1. Field of the Disclosure
An embodiment of the present disclosure relates to a dual comb electrode structure with spacing for increasing a driving angle of a microscanner and the microscanner adopting the same, and more particularly to a dual comb electrode structure with spacing for increasing a driving angle of a micro mirror provided by MEMS (Micro-Electro-Mechanical system) structure and a microscanner adopting the same.
2. Description of the Related Art
As a microscanner for deflecting laser beam in a projection TV or the like, a micro actuator with MEMS structure using electrostatic effects by means of comb-type electrode structure is used. FIG. 1 is a perspective view exemplarily showing such a conventional microscanner. As shown in FIG. 1, the conventional microscanner includes, for example, a mirror unit 1 suspended above a substrate 5 made of silicon-on-insulator (SOI) wafer or the like, a support 6 for supporting both ends of the mirror unit 1, a torsion spring 2 connected between the mirror unit 1 and the support 6 to support seesaw movement of the mirror unit 1, a plurality of movable comb electrodes 3 vertically formed in both sides of the mirror unit 1, and a plurality of static comb electrodes 4 vertically formed on the substrate 5 so as to be alternated with the movable comb electrodes 3.
FIG. 2A is a sectional view for illustrating operation of the conventional microscanner configured as mentioned above. In the microscanner shown in FIG. 1, a predetermined voltage is applied to the movable comb electrodes 3 at both sides of the mirror unit 1, and positive and negative voltages are respectively applied to the static comb electrodes corresponding to the movable comb electrodes 3 at both sides of the mirror unit 1. For example, V voltage is applied to a left static comb electrode 4a, −V voltage is applied to a right static comb electrode 4b, and V1 voltage is applied to both left and right movable comb electrodes 3a and 3b. And then, a voltage difference between the left movable comb electrode 3b and the left static comb electrode 4a (V−V1) is different from a voltage difference between the right movable comb electrode 3b and the right static comb electrode 4b (V+V1), so the mirror unit 1 becomes inclined to one side by an electrostatic force as shown in FIG. 2A. The mirror unit 1 is restored by means of its own restoring force using the modulus of elasticity of the torsion spring 2. Thus, the mirror unit 1 may be periodically moved at predetermined driving angle and driving speed (or, a driving frequency) by suitably adjusting the voltage V1 applied to the movable comb electrodes 3.

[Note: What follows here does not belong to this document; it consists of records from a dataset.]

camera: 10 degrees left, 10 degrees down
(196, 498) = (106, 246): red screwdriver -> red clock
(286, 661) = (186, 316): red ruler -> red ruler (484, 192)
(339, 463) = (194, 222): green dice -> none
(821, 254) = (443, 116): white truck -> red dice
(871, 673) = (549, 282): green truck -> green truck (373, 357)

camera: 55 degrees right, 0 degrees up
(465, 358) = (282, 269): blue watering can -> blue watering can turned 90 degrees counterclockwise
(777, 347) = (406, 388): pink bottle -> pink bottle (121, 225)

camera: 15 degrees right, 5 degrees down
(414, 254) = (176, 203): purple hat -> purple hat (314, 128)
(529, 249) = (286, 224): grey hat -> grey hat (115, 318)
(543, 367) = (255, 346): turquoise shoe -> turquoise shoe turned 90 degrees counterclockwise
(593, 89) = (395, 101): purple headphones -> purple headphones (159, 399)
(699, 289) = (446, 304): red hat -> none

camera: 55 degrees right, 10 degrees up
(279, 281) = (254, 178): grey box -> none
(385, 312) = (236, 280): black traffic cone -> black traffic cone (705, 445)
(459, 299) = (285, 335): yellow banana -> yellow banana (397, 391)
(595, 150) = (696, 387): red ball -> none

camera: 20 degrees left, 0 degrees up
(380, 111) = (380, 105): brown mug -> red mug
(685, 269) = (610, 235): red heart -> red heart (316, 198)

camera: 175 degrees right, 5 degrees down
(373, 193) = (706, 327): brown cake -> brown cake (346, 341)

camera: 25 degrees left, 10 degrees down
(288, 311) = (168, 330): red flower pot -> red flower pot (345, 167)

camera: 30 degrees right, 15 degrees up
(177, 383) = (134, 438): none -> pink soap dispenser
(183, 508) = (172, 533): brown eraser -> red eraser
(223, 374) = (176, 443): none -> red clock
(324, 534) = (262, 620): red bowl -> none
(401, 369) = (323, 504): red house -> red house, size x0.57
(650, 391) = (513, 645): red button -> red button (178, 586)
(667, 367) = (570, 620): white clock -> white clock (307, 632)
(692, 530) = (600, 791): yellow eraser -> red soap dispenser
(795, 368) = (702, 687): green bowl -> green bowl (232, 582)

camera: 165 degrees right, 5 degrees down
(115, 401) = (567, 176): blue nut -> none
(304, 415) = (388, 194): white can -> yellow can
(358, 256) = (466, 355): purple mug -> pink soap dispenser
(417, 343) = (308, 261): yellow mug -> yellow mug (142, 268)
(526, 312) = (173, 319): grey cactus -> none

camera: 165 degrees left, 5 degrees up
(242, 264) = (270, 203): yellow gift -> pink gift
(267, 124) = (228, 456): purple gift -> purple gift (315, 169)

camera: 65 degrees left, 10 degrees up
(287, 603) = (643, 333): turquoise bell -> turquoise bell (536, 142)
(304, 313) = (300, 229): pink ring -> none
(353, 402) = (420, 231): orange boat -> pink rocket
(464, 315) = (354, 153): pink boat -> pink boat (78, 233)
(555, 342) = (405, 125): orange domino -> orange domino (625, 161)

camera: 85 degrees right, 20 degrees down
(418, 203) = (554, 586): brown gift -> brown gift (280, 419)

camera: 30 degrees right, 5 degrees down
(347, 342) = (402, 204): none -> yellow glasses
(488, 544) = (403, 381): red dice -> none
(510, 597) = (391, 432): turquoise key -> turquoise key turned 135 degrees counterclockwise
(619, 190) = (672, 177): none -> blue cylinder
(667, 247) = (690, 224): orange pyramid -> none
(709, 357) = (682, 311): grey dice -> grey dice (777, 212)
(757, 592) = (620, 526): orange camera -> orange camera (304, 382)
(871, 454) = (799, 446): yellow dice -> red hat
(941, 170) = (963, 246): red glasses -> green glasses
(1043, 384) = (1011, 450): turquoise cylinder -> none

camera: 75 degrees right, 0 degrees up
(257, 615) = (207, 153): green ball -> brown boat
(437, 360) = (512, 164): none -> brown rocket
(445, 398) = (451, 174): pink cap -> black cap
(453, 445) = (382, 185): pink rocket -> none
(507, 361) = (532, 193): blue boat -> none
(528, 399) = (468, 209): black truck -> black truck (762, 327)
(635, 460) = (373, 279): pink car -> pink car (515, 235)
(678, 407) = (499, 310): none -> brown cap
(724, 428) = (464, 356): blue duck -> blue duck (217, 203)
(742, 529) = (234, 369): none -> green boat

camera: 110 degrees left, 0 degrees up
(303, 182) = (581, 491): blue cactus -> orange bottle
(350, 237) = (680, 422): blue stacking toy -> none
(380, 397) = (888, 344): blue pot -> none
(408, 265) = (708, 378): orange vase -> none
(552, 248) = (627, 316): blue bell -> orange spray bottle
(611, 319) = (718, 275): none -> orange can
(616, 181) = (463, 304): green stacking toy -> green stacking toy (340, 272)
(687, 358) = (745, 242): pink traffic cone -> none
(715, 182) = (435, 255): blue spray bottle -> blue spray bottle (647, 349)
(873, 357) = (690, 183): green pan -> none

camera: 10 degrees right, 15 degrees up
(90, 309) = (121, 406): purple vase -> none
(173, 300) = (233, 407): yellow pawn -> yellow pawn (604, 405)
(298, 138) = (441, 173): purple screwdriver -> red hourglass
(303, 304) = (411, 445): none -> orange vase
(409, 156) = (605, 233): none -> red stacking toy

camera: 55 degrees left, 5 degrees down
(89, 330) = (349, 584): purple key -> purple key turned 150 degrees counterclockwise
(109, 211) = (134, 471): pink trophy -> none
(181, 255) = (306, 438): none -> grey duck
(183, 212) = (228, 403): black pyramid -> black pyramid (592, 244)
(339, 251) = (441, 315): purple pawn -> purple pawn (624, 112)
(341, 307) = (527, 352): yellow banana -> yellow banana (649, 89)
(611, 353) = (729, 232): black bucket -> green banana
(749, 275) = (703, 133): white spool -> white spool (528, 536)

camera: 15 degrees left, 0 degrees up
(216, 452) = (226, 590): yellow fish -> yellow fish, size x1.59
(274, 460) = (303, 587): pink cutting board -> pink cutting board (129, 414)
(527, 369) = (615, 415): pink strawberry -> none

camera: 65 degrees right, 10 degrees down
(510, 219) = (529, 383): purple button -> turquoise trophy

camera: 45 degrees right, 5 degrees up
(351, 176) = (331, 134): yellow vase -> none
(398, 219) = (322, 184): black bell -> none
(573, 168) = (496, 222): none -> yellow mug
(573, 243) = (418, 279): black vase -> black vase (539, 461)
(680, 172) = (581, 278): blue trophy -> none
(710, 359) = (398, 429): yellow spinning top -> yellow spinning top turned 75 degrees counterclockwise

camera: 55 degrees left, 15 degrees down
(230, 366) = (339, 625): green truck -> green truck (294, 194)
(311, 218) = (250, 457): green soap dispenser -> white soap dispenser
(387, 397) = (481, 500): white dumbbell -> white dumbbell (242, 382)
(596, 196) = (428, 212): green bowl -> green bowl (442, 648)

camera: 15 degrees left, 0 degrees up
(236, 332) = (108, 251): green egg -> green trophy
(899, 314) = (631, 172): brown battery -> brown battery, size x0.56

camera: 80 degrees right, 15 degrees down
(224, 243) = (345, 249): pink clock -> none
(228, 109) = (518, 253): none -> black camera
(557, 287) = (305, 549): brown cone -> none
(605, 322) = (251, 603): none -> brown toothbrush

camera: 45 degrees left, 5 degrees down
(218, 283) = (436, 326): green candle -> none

Meanwhile, in order to realize an image on a screen by a laser image projection device such as a projection TV, a microscanner should scan laser beams at a very high speed. Since the driving frequency is in inverse proportion to weight, the mirror unit 1 is generally reduced to a size of about 1 mm and a thickness of about 70 μm to decrease the weight. Since the mirror unit 1 has a reduced size as above, a diameter of laser beam reflected by the mirror unit 1 is also reduced. However, if the beam diameter of the laser beam is reduced, the laser beam may be diffused at edges of the screen. This phenomenon is apt to cause deterioration of resolution of the laser image projection device.
Thus, in order to enhance resolution of the laser image projection device, it is required to increase the size of the mirror unit 1 so that a laser beam with larger beam diameter may be reflected or to increase a driving angle of the mirror unit 1. Accordingly, as shown in FIG. 2B, upper static comb electrodes 7a and 7b are added in the upper portion of the mirror unit 1 so as to double a driving force, which also doubles the driving angle.
However, if the size of the mirror unit 1 is increased, its weight is also increased to deteriorate a driving speed of the microscanner. In addition, there is also a limit in increasing a driving angle of the mirror unit 1. It is because, if the movable comb electrodes 3 at both sides of the mirror unit 1 are completely put into the static comb electrodes 4, driving force is not generated any more and the mirror unit 1 is thus not rotated any more. In this case, in order to increase a driving angle, it is required to increase the heights of the movable comb electrodes 3 and the static comb electrodes 4 so that an angle at which both kinds of electrodes are completely overlapped becomes larger. Thus, in order to increase a driving angle, the thickness of the mirror unit 1 should be increased, which also causes increase of weight of the mirror unit 1.